→ What to produce:
Going through the data below, please show each line containing the string "Mazur".

------------------------------------------------

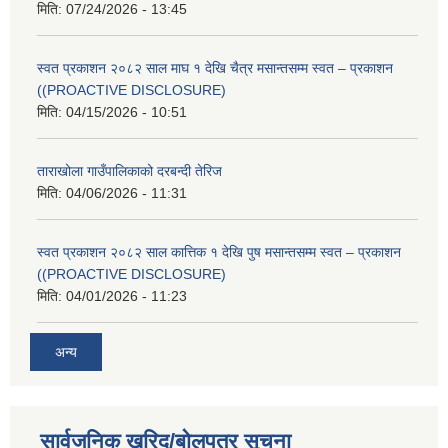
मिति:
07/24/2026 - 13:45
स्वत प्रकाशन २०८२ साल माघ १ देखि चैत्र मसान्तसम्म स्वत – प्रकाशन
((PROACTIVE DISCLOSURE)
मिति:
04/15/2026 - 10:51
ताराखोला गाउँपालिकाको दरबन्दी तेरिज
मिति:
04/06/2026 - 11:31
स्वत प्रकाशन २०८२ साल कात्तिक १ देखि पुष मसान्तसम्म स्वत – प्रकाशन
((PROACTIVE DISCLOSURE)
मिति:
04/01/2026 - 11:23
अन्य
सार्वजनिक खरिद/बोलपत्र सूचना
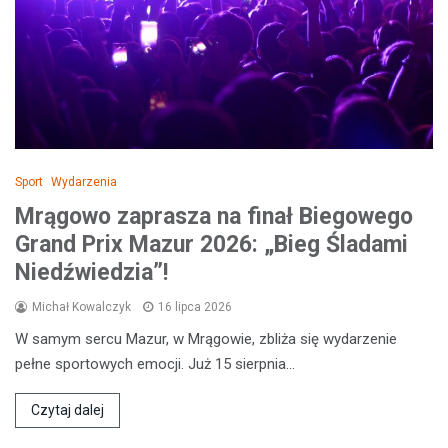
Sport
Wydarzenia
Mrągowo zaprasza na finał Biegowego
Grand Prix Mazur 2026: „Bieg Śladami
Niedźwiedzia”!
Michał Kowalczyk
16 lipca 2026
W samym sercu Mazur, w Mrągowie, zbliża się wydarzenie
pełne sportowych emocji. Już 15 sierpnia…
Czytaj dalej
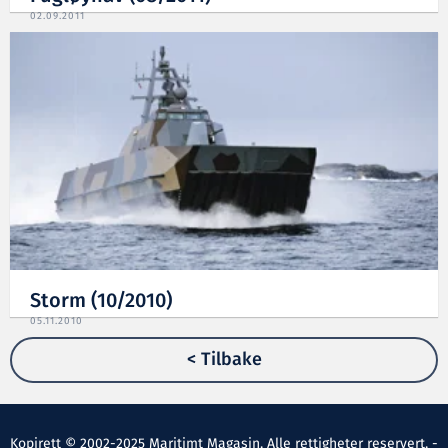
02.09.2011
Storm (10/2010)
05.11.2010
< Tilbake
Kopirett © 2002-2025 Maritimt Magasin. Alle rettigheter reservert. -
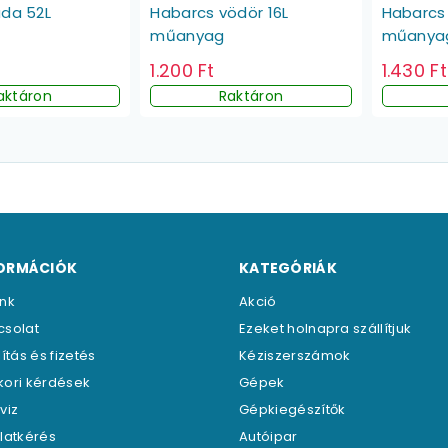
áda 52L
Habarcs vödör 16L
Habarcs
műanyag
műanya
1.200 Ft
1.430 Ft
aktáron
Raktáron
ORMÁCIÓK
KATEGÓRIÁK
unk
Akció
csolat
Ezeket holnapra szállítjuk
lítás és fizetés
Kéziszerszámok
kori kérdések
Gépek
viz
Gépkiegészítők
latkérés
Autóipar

------------------------------------------------

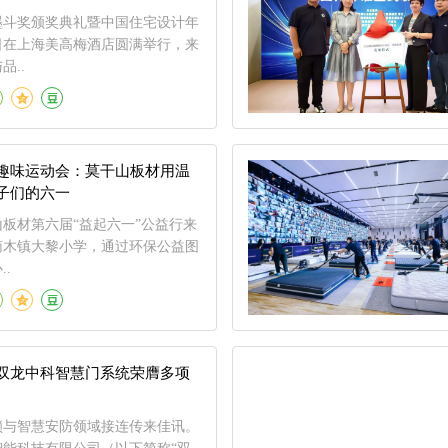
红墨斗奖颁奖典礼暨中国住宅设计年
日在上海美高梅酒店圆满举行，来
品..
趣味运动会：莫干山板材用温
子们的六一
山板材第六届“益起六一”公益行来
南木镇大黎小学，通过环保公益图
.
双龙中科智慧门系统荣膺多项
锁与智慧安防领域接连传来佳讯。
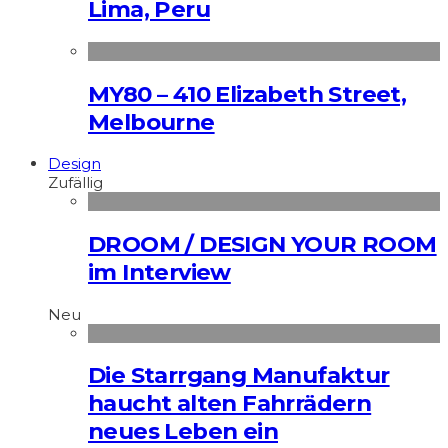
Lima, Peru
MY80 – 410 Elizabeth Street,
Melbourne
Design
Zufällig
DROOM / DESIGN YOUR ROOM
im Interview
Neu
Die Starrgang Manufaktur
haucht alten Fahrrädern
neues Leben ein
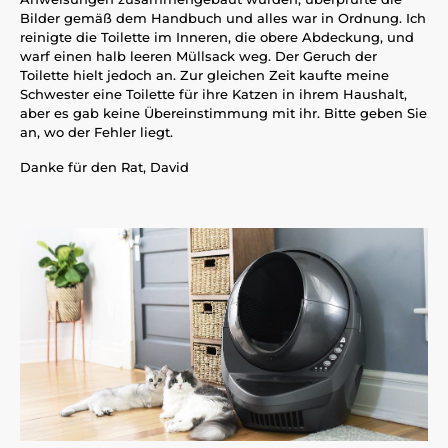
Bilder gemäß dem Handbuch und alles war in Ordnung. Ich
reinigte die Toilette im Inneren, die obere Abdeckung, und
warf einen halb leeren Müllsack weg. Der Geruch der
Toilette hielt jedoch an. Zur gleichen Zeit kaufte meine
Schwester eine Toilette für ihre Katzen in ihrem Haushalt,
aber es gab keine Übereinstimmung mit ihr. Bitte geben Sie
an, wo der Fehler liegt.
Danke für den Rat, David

------------------------------------------------

→ Answer for this exercise:
Grand Prix Mazur 2026: „Bieg Śladami
W samym sercu Mazur, w Mrągowie, zbliża się wydarzenie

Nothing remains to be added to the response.